# Frank ID Please



## waspride (Jun 13, 2004)

I bought this fish a few months ago as a "black piranha" and after searching around the ID forum i thought i had a baby rhom.

But now after seeing a few pics of other member's compressus' i think i may be mistaken. I know the pics suck but he isn't very cooperative, and its difficult to take pics becase the tank is up against a wall

Thanks









here you go.

View attachment 51154


View attachment 51155


View attachment 51156


View attachment 51157


View attachment 51158


----------



## William's (Aug 23, 2004)

I am not an expert but I think I see some "bars" and the mouth is pointed upward a lot as I have seen on a lot of Compressus here on the forum.

I think you are right thinking it is an S .Compressus

greetz


----------



## waspride (Jun 13, 2004)

Anyone else?


----------



## mashunter18 (Jan 2, 2004)

Cant tell from the pictures..

Do you see the bars??Thats usually the giveaway.

try to get a better side shot, or if you see the bars you will know.Compressus and altuvi are very similar.

In my opionion the most underated serra species out there.

opefe link has the best pictures of the bars under compressus info.


----------



## waspride (Jun 13, 2004)

mashunter18 said:


> Cant tell from the pictures..
> 
> Do you see the bars??Thats usually the giveaway.
> 
> ...


Mine does look quite a bit like this one off of OPEFE:

View attachment 51206


----------



## b_ack51 (Feb 11, 2003)

The second picture, very unclear but appears to have the bars that go with Compressus.

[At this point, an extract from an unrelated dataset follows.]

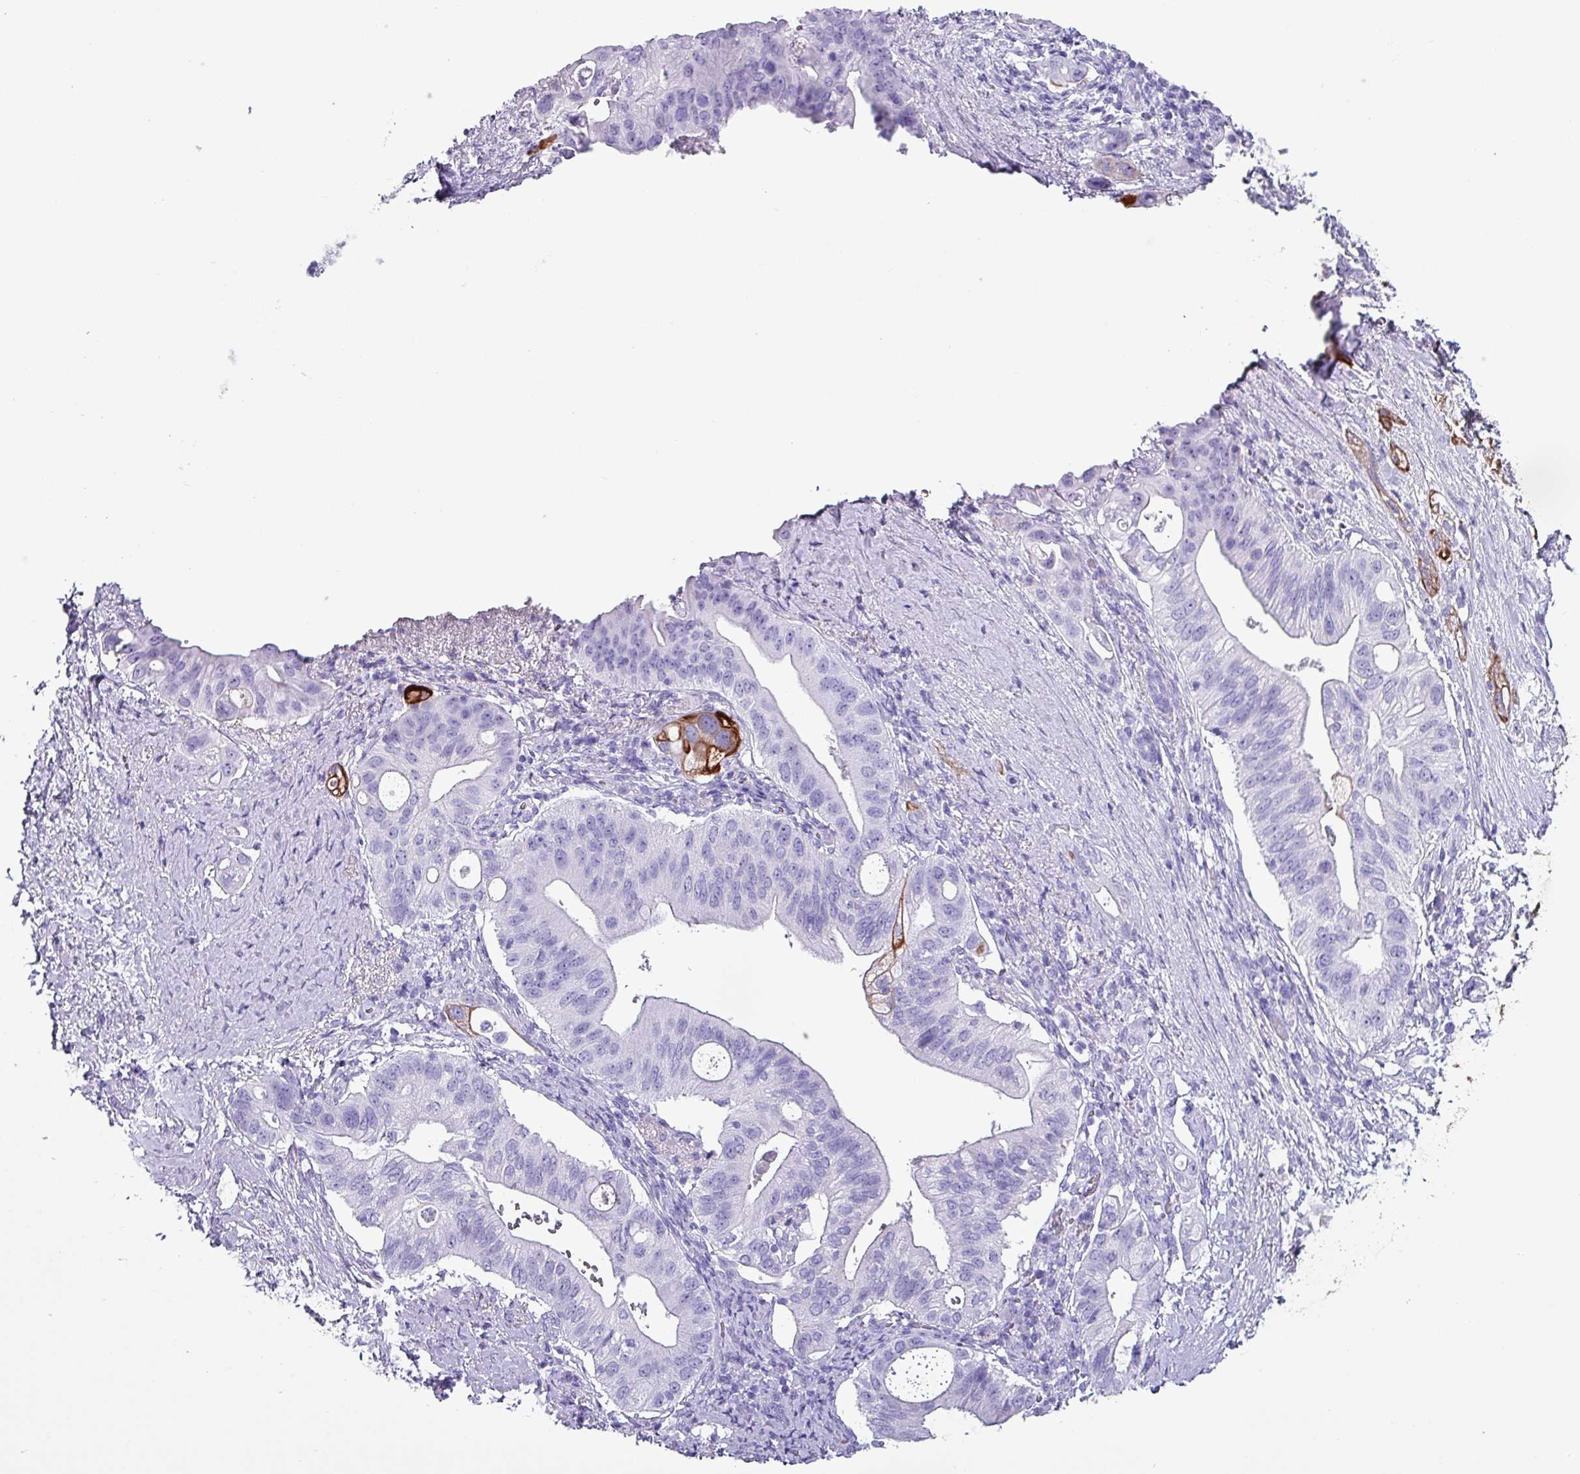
{"staining": {"intensity": "strong", "quantity": "<25%", "location": "cytoplasmic/membranous"}, "tissue": "pancreatic cancer", "cell_type": "Tumor cells", "image_type": "cancer", "snomed": [{"axis": "morphology", "description": "Adenocarcinoma, NOS"}, {"axis": "topography", "description": "Pancreas"}], "caption": "Protein analysis of pancreatic cancer tissue displays strong cytoplasmic/membranous expression in approximately <25% of tumor cells.", "gene": "KRT6C", "patient": {"sex": "female", "age": 72}}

So I'd say compressus until better more clear pics.


----------



## Husky_Jim (May 26, 2003)

The fish indeed presents elongaded spots but pics are to poor to make a positive id..........


----------



## hastatus (Jan 16, 2003)

Photo is of no use except that it is a Serrasalmus species.


----------



## xplosivelikec4 (May 10, 2004)

does it look like this...


----------



## waspride (Jun 13, 2004)

Ill post another thread when i get some better pictures.


----------